La Maldonne des Sleepings

  1. Le Dormeur du rail

    Train 223, voiture 96. Antoine y occupe le poste de couchettiste, et s’occupe des clients du train qui les mène à Venise. Un quotidien sans grand attrait, ponctué de situations maintes fois vues. Jusqu’à ce qu’une banale histoire de portefeuille volé l’amène à faire la rencontre de Jean-Charles Latour, un étrange personnage, fatigué et malade, que de nombreuses personnes semblent vouloir récupérer. Dès lors, difficile d’éviter la sortie de rails…

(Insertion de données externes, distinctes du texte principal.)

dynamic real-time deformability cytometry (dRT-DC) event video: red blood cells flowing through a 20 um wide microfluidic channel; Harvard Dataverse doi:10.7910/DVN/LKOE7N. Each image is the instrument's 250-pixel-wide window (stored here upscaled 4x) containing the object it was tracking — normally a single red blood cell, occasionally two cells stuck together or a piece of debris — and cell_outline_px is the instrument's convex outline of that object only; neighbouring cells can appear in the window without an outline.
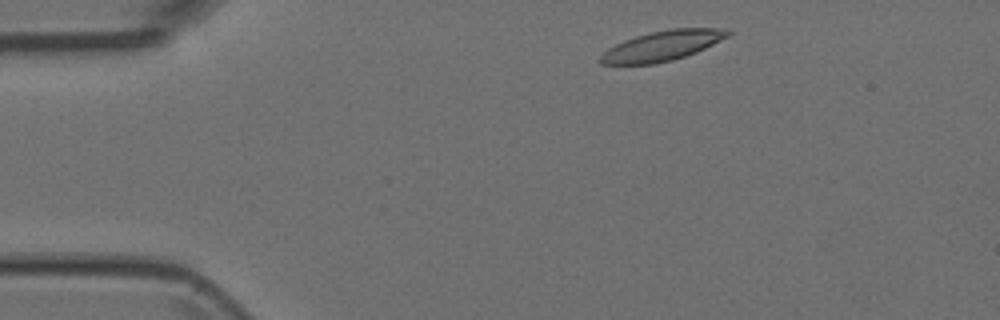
{"species": "Egyptian fruit bat (a non-hibernating species)", "species_latin": "Rousettus aegyptiacus", "temperature_condition": "room temperature", "stored_images_in_passage": 4, "camera_frame_rate_fps": 3000, "um_per_image_px": 0.085, "animal": {"sex": "female"}, "frame": {"image": 1, "passage_image": 1, "time_ms": 0.0, "image_size_px": [1000, 320], "cell_outline_px": [[732, 32], [728, 36], [696, 52], [672, 60], [656, 64], [600, 64], [596, 60], [608, 48], [624, 40], [636, 36], [652, 32], [672, 28], [732, 28]], "centroid_in_image_um": [56.29, 3.89], "position_along_channel_um": 28.7, "area_um2": 22.25}}
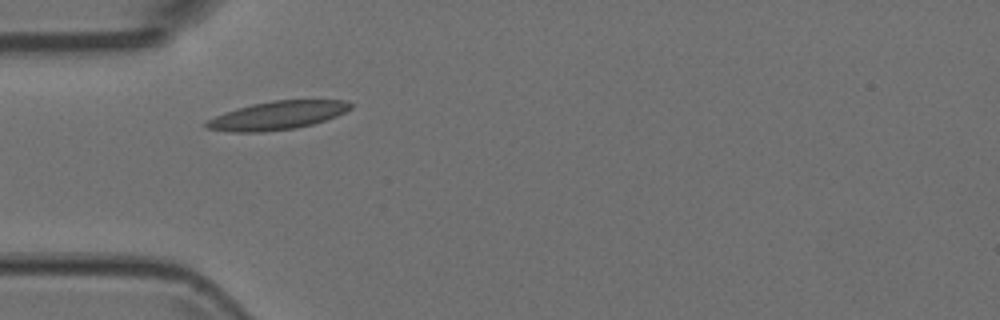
{"frame": {"image": 2, "passage_image": 3, "time_ms": 0.667, "image_size_px": [1000, 320], "cell_outline_px": [[352, 108], [336, 116], [312, 124], [296, 128], [260, 132], [232, 132], [204, 128], [204, 124], [208, 120], [216, 116], [252, 104], [272, 100], [348, 100], [352, 104]], "centroid_in_image_um": [23.6, 9.81], "position_along_channel_um": 61.4, "area_um2": 23.58}}
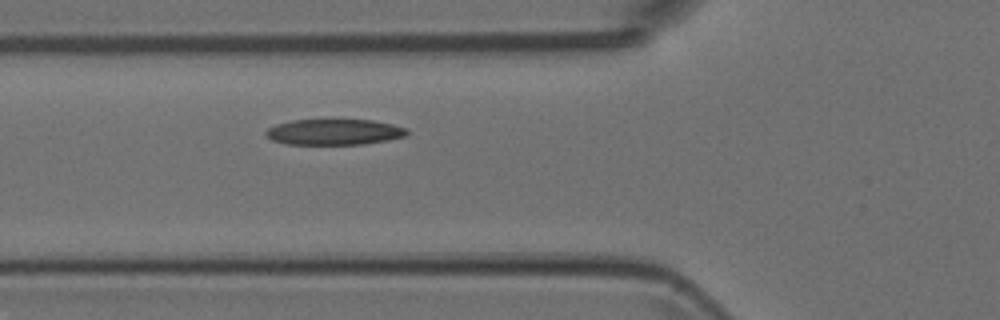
{"frame": {"image": 3, "passage_image": 4, "time_ms": 1.0, "image_size_px": [1000, 320], "cell_outline_px": [[408, 136], [388, 140], [364, 144], [284, 144], [272, 140], [264, 132], [268, 128], [276, 124], [292, 120], [328, 116], [332, 116], [372, 120], [392, 124], [408, 128]], "centroid_in_image_um": [28.42, 11.16], "position_along_channel_um": 97.4, "area_um2": 22.48}}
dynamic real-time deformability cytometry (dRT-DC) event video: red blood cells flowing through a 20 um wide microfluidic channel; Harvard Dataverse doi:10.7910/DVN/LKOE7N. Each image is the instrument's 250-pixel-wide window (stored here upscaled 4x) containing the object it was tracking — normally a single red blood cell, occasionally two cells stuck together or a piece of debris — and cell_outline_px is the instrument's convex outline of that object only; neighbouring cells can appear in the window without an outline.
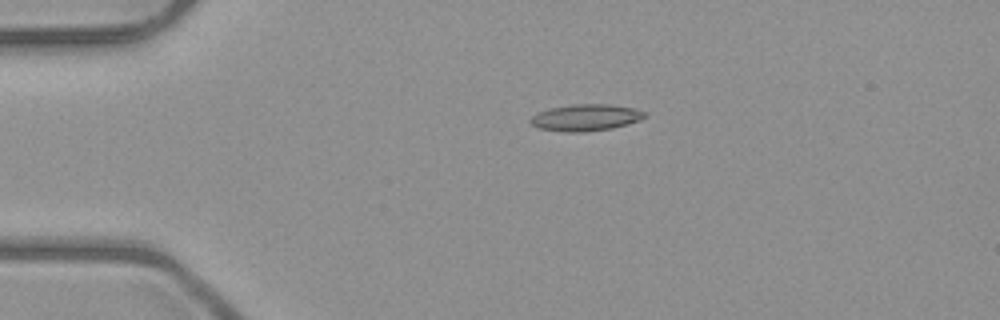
{"species": "common noctule bat (a hibernating species)", "species_latin": "Nyctalus noctula", "temperature_condition": "room temperature", "stored_images_in_passage": 3, "camera_frame_rate_fps": 3000, "um_per_image_px": 0.085, "animal": {"sex": "male", "body_mass_g": 23.1, "forearm_length_mm": 52.7}, "frame": {"image": 1, "passage_image": 2, "time_ms": 1.333, "image_size_px": [1000, 320], "cell_outline_px": [[648, 116], [640, 120], [612, 128], [584, 132], [572, 132], [540, 128], [532, 124], [528, 120], [536, 112], [552, 108], [572, 104], [608, 104], [632, 108], [644, 112]], "centroid_in_image_um": [49.78, 9.98], "position_along_channel_um": 35.2, "area_um2": 17.51}}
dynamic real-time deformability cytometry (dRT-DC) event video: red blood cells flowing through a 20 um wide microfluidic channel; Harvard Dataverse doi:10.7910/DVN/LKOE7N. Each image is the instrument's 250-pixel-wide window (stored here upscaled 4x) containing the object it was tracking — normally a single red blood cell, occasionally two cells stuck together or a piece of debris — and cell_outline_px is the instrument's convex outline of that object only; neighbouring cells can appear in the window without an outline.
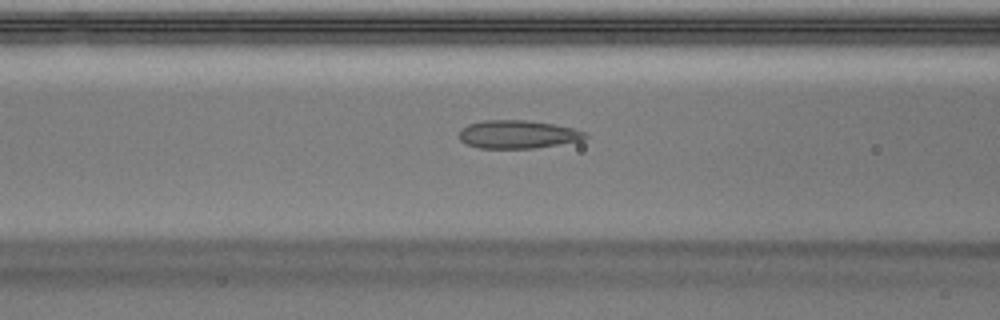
{"species": "Egyptian fruit bat (a non-hibernating species)", "species_latin": "Rousettus aegyptiacus", "temperature_condition": "warm", "stored_images_in_passage": 50, "camera_frame_rate_fps": 3000, "um_per_image_px": 0.085, "animal": {"sex": "male"}, "frame": {"image": 1, "passage_image": 20, "time_ms": 6.333, "image_size_px": [1000, 320], "cell_outline_px": [[588, 136], [580, 140], [532, 148], [480, 148], [464, 144], [460, 140], [460, 128], [468, 124], [484, 120], [524, 120], [552, 124], [572, 128], [584, 132]], "centroid_in_image_um": [43.92, 11.42], "position_along_channel_um": 122.7, "area_um2": 20.4}}
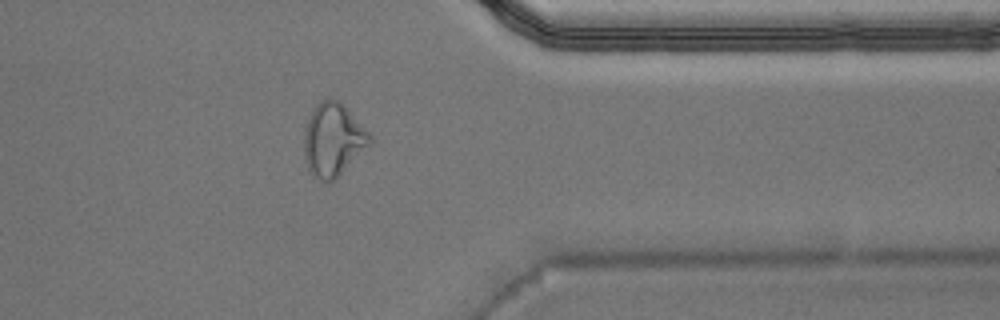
{"frame": {"image": 2, "passage_image": 40, "time_ms": 13.0, "image_size_px": [1000, 320], "cell_outline_px": [[372, 144], [332, 180], [320, 180], [312, 176], [308, 172], [304, 160], [304, 128], [312, 108], [320, 100], [328, 96], [336, 100], [372, 136]], "centroid_in_image_um": [28.25, 11.87], "position_along_channel_um": 383.1, "area_um2": 27.69}}
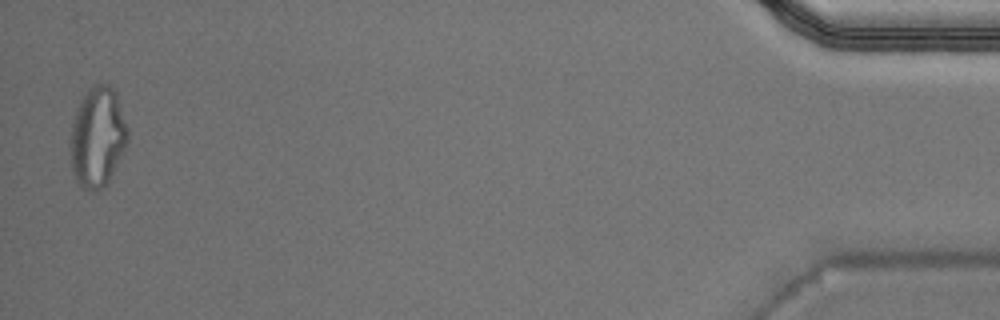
{"frame": {"image": 3, "passage_image": 49, "time_ms": 16.0, "image_size_px": [1000, 320], "cell_outline_px": [[128, 140], [108, 180], [96, 192], [84, 188], [76, 180], [72, 172], [72, 124], [76, 108], [80, 100], [88, 88], [104, 80], [116, 92], [128, 128]], "centroid_in_image_um": [8.3, 11.57], "position_along_channel_um": 426.9, "area_um2": 32.95}, "authors_computed_cell_mechanics": {"area_um2": 21.3282, "velocity_mm_per_s": 4.048, "shape_relaxation_time_tau1_ms": null, "shape_relaxation_time_tau2_ms": 1.5089, "deformation_change_tau1": null, "deformation_change_tau2": 0.0974}}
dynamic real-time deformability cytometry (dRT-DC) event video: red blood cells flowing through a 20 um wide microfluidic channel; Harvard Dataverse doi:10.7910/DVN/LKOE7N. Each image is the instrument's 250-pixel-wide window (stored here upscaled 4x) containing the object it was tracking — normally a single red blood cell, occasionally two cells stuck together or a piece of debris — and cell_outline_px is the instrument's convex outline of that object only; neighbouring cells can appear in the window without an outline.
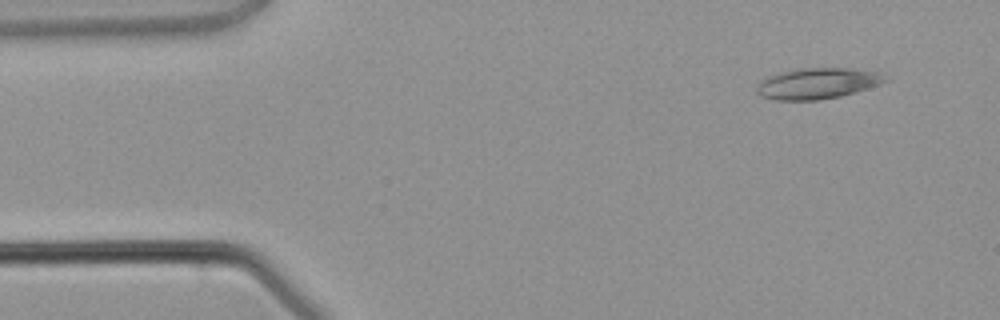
{"species": "common noctule bat (a hibernating species)", "species_latin": "Nyctalus noctula", "temperature_condition": "warm", "stored_images_in_passage": 2, "camera_frame_rate_fps": 3000, "um_per_image_px": 0.085, "animal": {"sex": "male", "body_mass_g": 21.5, "forearm_length_mm": 52.0}, "frame": {"image": 1, "passage_image": 1, "time_ms": 0.0, "image_size_px": [1000, 320], "cell_outline_px": [[888, 80], [880, 84], [840, 96], [820, 100], [776, 100], [760, 96], [756, 92], [756, 88], [760, 80], [776, 72], [792, 68], [852, 68], [880, 72]], "centroid_in_image_um": [69.42, 7.07], "position_along_channel_um": 15.6, "area_um2": 23.41}}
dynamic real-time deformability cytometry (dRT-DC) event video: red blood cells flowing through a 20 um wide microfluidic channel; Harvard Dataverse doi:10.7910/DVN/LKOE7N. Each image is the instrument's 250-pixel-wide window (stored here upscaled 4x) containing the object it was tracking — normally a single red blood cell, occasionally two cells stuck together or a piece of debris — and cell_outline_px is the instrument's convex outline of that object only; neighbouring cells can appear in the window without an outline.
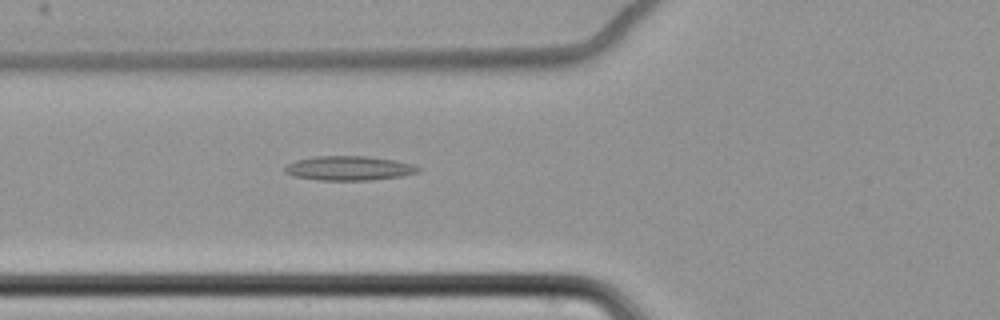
{"species": "common noctule bat (a hibernating species)", "species_latin": "Nyctalus noctula", "temperature_condition": "cold", "stored_images_in_passage": 50, "camera_frame_rate_fps": 3000, "um_per_image_px": 0.085, "animal": {"sex": "female", "body_mass_g": 22.7, "forearm_length_mm": 54.2}, "frame": {"image": 1, "passage_image": 13, "time_ms": 4.0, "image_size_px": [1000, 320], "cell_outline_px": [[420, 172], [400, 176], [372, 180], [320, 180], [296, 176], [284, 172], [284, 168], [288, 164], [296, 160], [312, 156], [368, 156], [392, 160], [412, 164], [420, 168]], "centroid_in_image_um": [29.66, 14.29], "position_along_channel_um": 96.1, "area_um2": 18.79}}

    Il s’agit du premier opus de la quadrilogie consacrée à Antoine Andrieux, écrite par Tonino Benacquista. Un ouvrage court où le ton est donné dès les premières pages. L’auteur use d’une langue simple et courante, et s’autorise de nombreuses parenthèses quant au métier de son protagoniste : la routine (oserions-nous dire le train-train ?), bien loin des visions fantasmées et autres ors de l’Orient-Express, et parfois émaillé de quelques saynètes divertissantes, juste histoire de casser les automatismes d’un emploi sans panache. On découvre donc Antoine, qui est tout sauf un héros : un individu jeune, lambda, gentiment bigame, tout autant capable de beaux élans d’altruisme comme de vertes colères, d’où son surnom, « l’aboyeur ». Mais quand il va faire la rencontre de Jean-Charles Latour, un être piteux, constamment épuisé, et qui fait l’objet de voraces convoitises, tout va partir en sucette. Le ton de Tonino Benacquista est résolument comique et sarcastique, au point que le « Jean-Bernard » à qui il dédie ce roman ne saurait être autre que le mythique Jean-Bernard Pouy. On assiste alors à de savoureux échanges entre Antoine et les usagers ainsi qu’avec son ami Richard, et c’est un métier méconnu dont on découvre l’ordinaire. L’intrigue est intéressante, notamment lorsque l’on découvre la raison pour laquelle ce famélique Latour intéresse tant de personnes, et il est dommage qu’elle s’effiloche rapidement juste après : pas mal de digressions se succèdent, pas toujours en rapport avec le cœur du scénario, au point que l’histoire ressemble, notamment vers le dernier tiers du livre, à un train que l’on voit partir tandis que l’on est resté à quai.

    Un livre globalement réussi et très divertissant, mais qui s’égare parfois dans des à-côtés superflus. Néanmoins, par sa verve, Tonino Benacquista nous a donné l’envie de lire les autres ouvrages de cette série, à savoir Trois carrés rouges sur fond noir, La Commedia des ratés, et Les Morsures de l’aube.